You are welcome to see if you can find A and B for the multiplicative model that fit the data better. It's always possible that Excel found the wrong local optimum when I ran the solver routine.
Originally Posted by
zealous
F-statistic looks good, R-squared looks good, residuals looks good.
Wow, the model fits pretty much perfectly, then this must truly be the real deal!???

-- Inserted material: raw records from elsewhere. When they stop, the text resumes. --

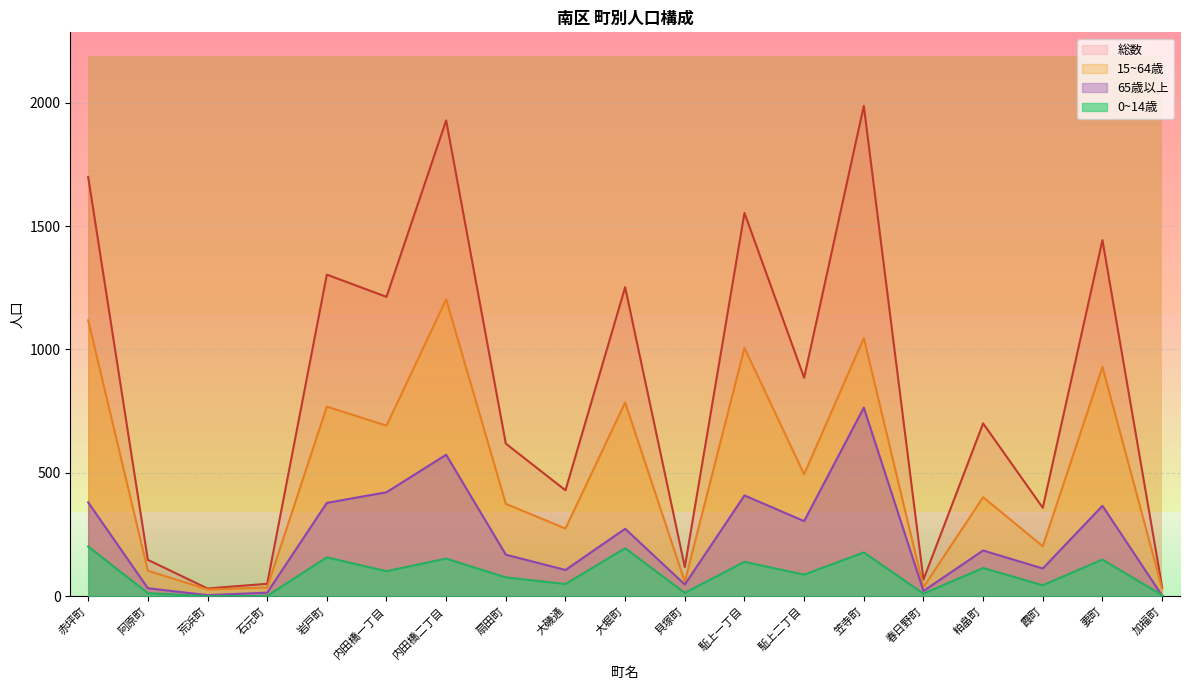

Where is the first local minimum for 0~14歳?

荒浜町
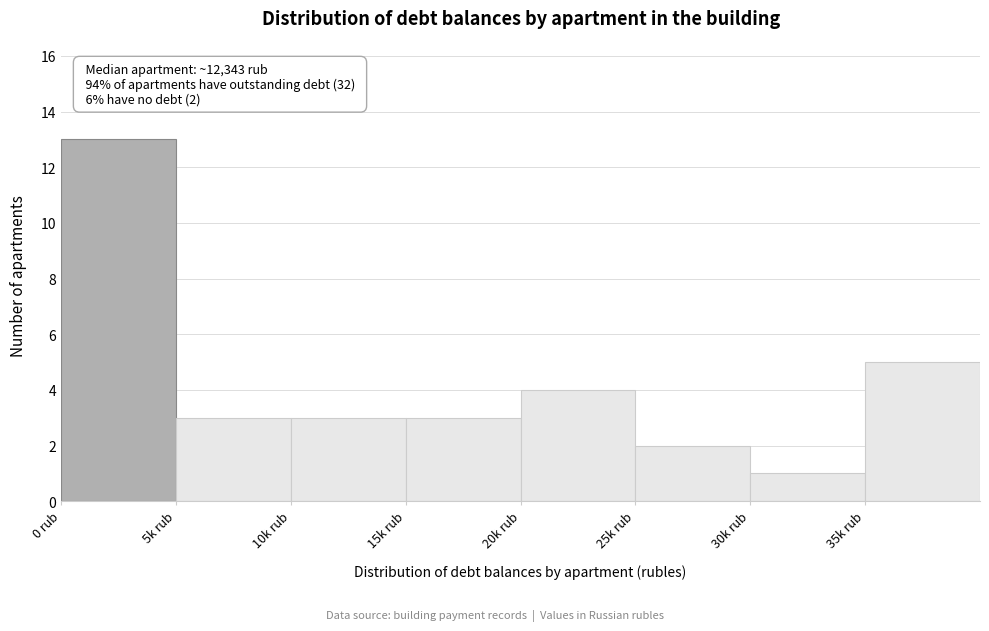

Reading left to right, transcribe all the data shown in this chart.

0 rub=13	5k rub=3	10k rub=3	15k rub=3	20k rub=4	25k rub=2	30k rub=1	35k rub=5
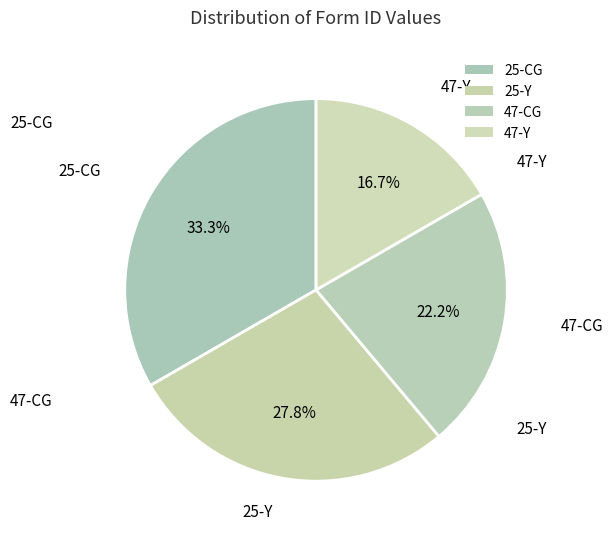

Count the number of slices in the pie.

4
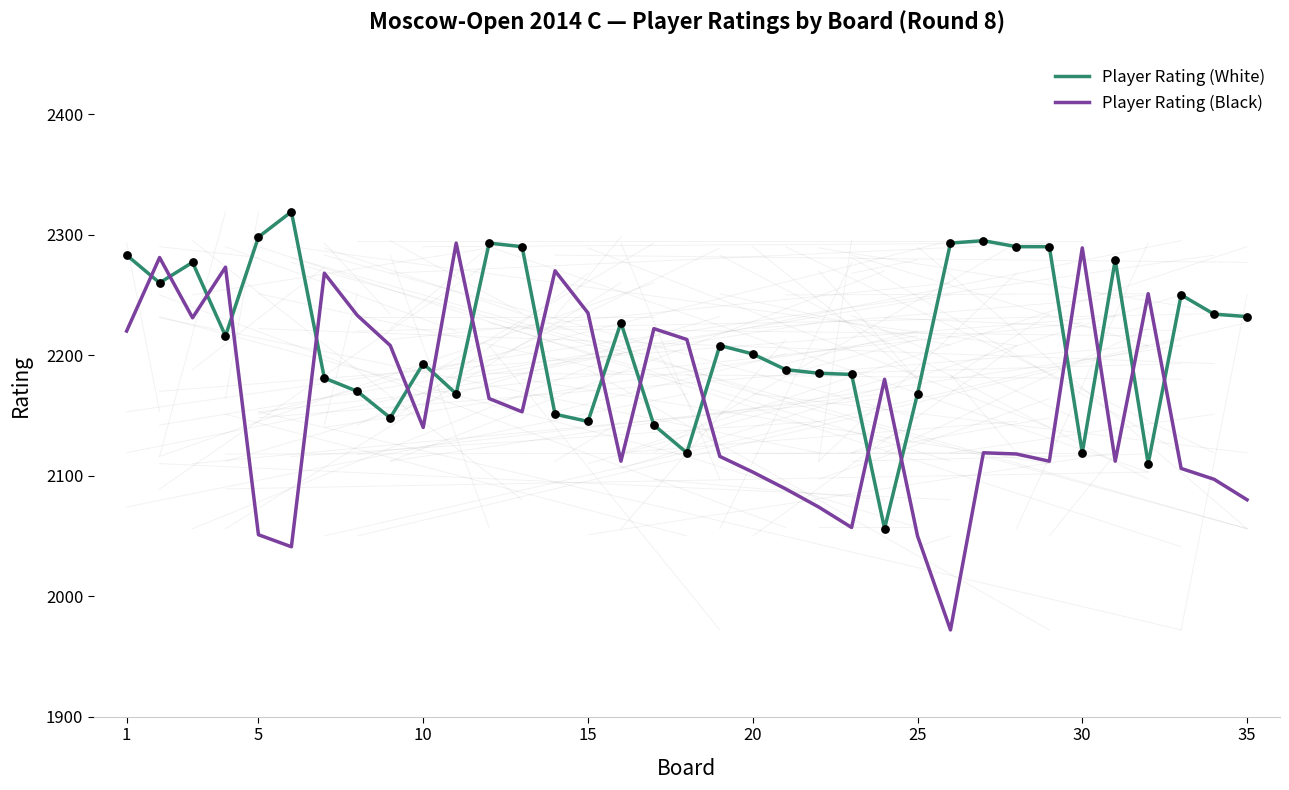

Which series has the largest range (max minus min)?

Player Rating (Black)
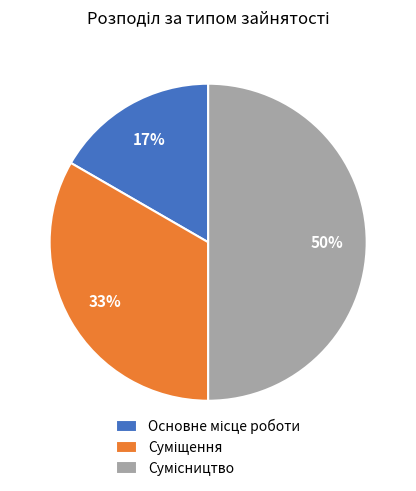

To the nearest percent, what is the difference between the largest and smallest slice percentages?

33%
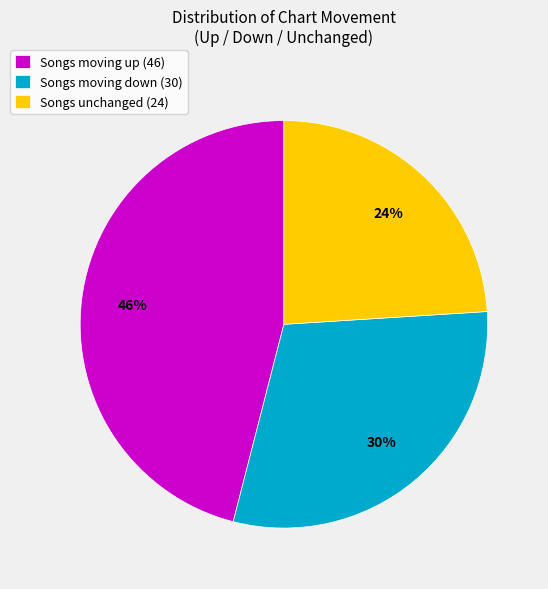

To the nearest percent, what percentage of the pie is Songs unchanged (24)?

24%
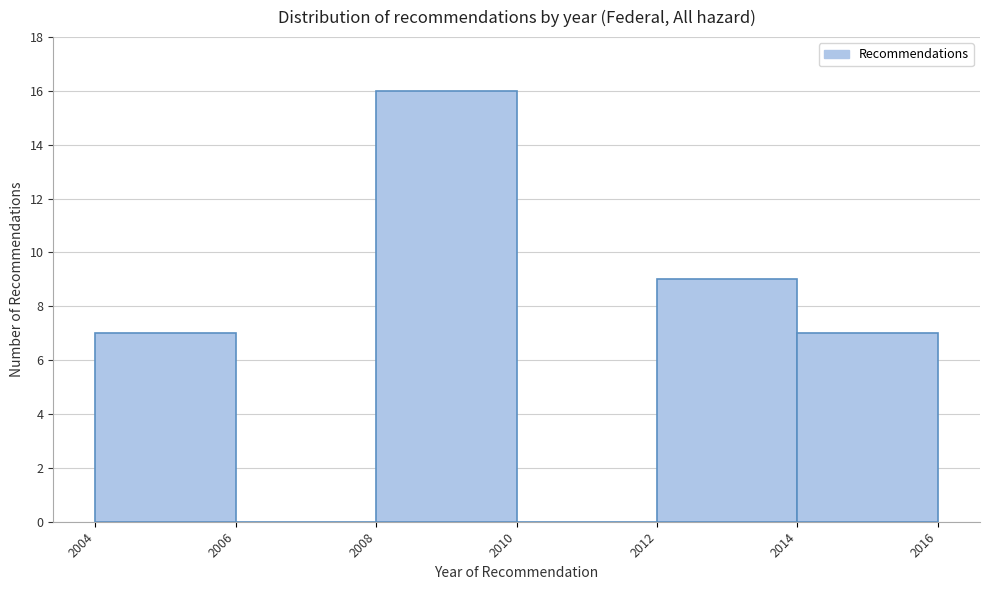

What is the height of the bar covering 2012 to 2014 on the x-axis? The values are not printed on the chart, so give them approximately, as read against the axis.

9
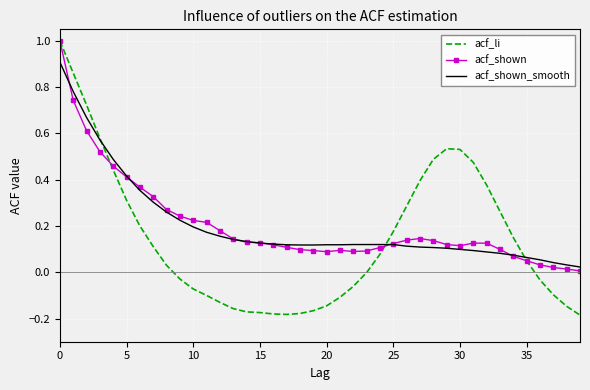

Which series has the largest range (max minus min)?

acf_li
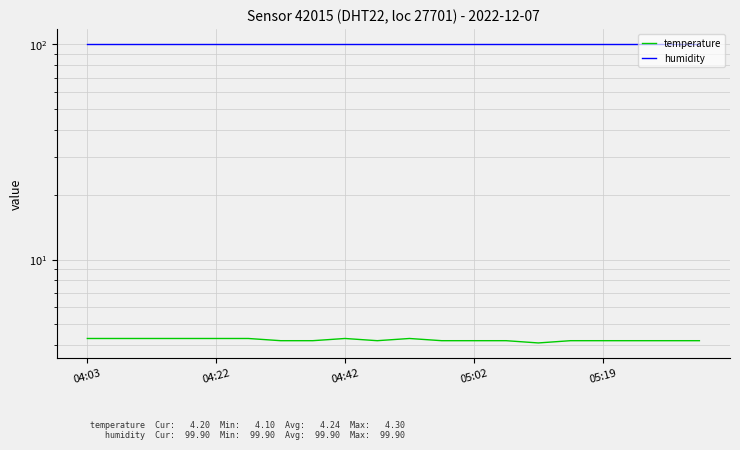

Which series has the largest total across all categories?

humidity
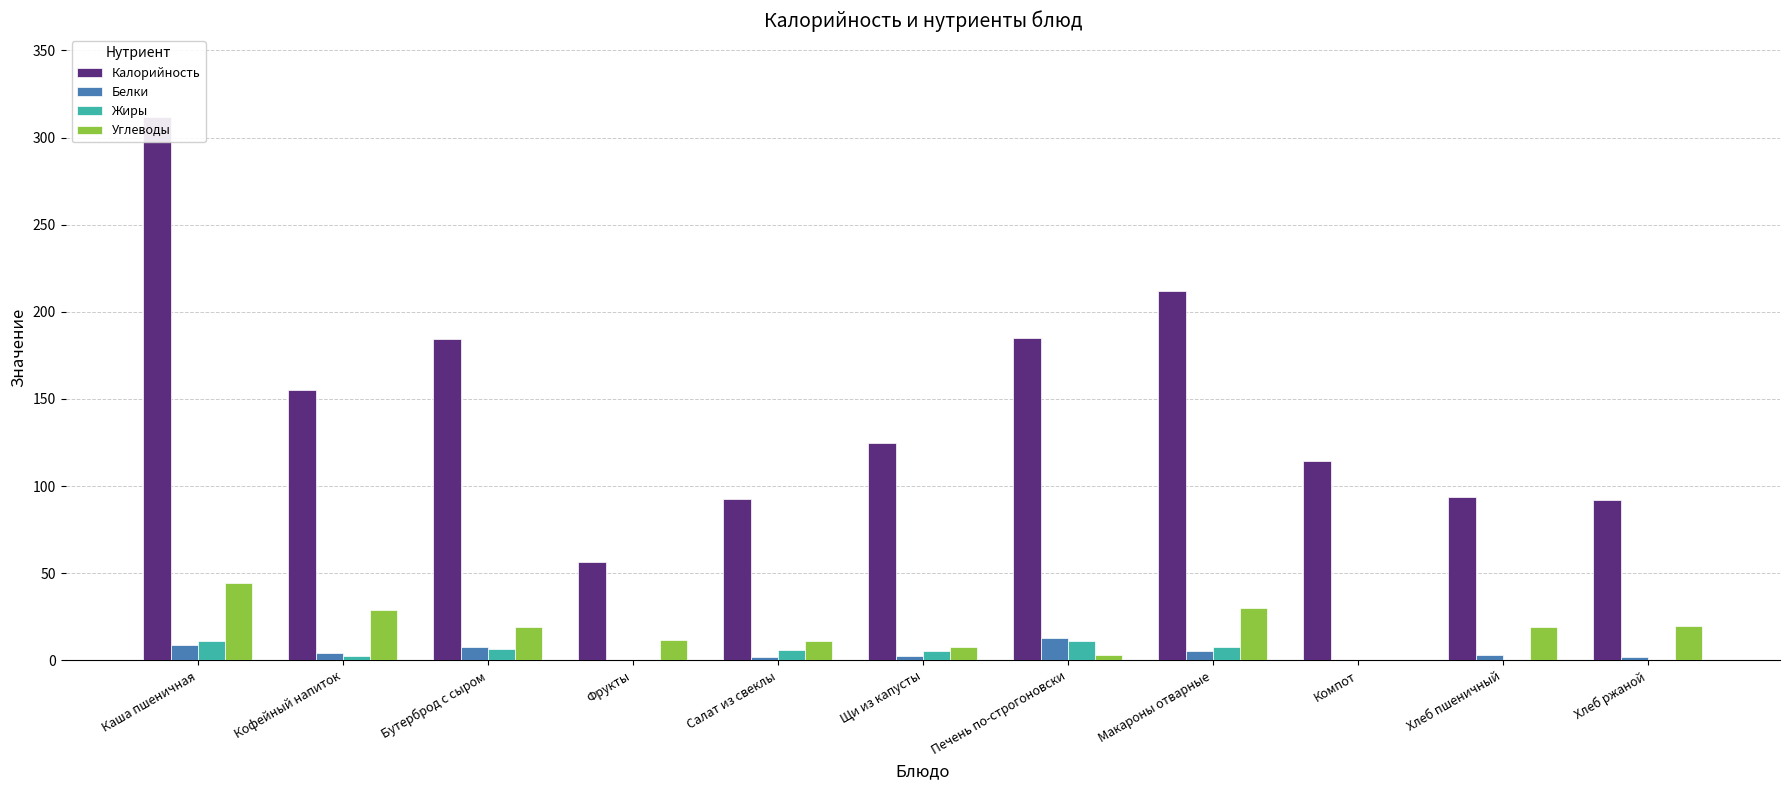

What is the label of the 4th bar from the right?

Макароны отварные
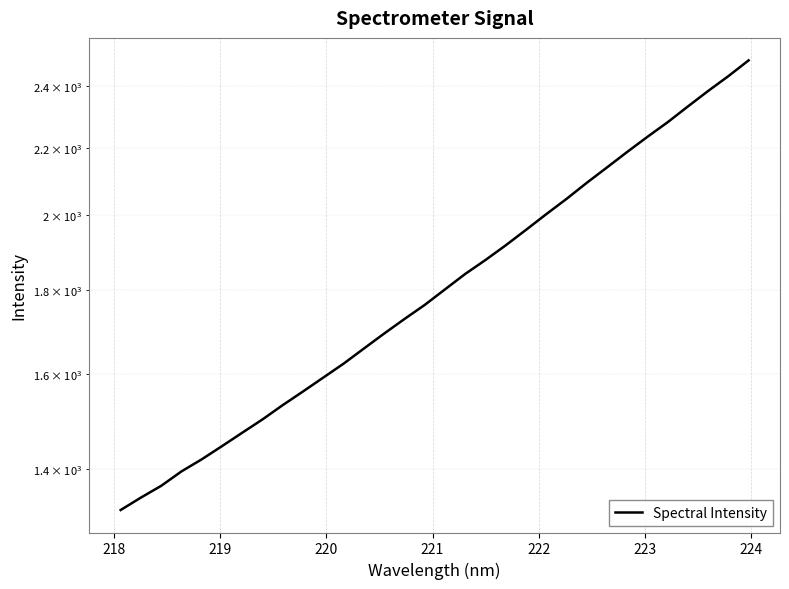

Reading left to right, extract all data points from this chart.

1322.2	1345.5	1367.9	1395.9	1419.8	1446.4	1474.0	1501.8	1532.4	1562.0	1592.8	1624.2	1659.0	1694.3	1729.2	1763.8	1802.7	1842.3	1878.7	1917.9	1959.9	2003.6	2047.0	2093.8	2139.6	2186.8	2233.7	2280.1	2331.1	2382.4	2432.5	2487.0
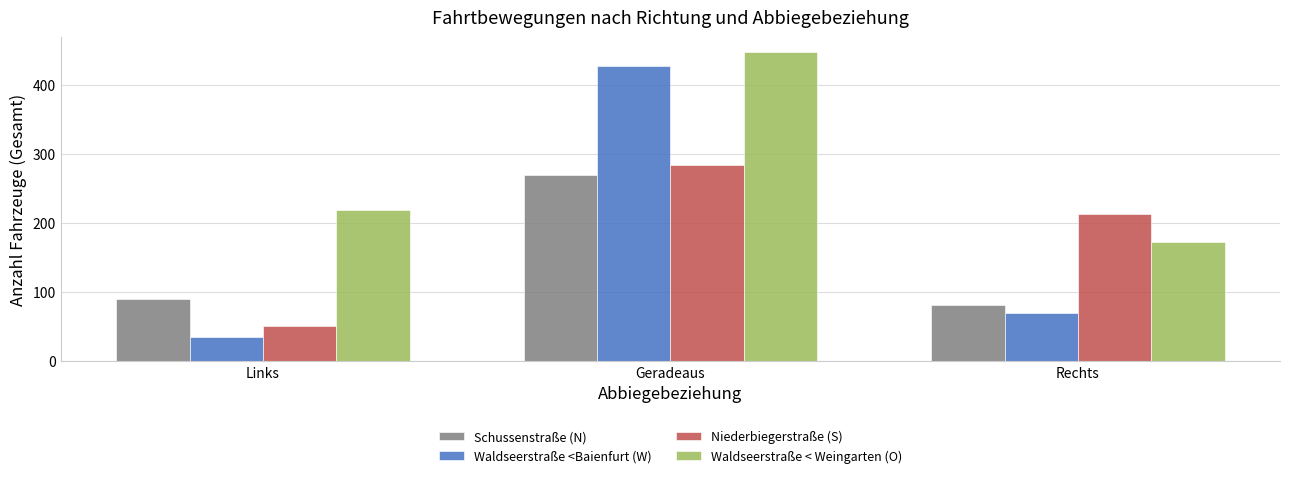

What is the label of the 3rd bar from the left?

Rechts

There's no need to appeal to more complicated statistical tests such as the F-test in this case, since interpreting them (i.e. what values are good or bad) depends on the situation. For example, the R-squared may have looked pretty good, but the model's error is demonstrably higher than what is accounted for by measurement error, indicating problems with the modeling -- which the R-squared value won't tell you. After all, you probably got something like R^2 = 0.998 for the multiplicative model (at least I did in the first post) which usually indicates a pretty good fit; however, it's still not good enough in this case due to the precision of the measurement. And if you did the same analysis with the additive model, I'd bet you'll find that by those tests it'd look even better.
Originally Posted by
zealous
I'd say it being reasonable and generally applicable are two quite important points too.
I personally think that the additive model is a lot easier to work with than trying to fit in a hyperbolic formula (which is what the multiplicative model end up being). It's much more intuitive to think a 15% haste spell and a 20% haste boost means 15%+20%=35% more DPS rather than the amount of time needed to figure out how the multiplicative model works.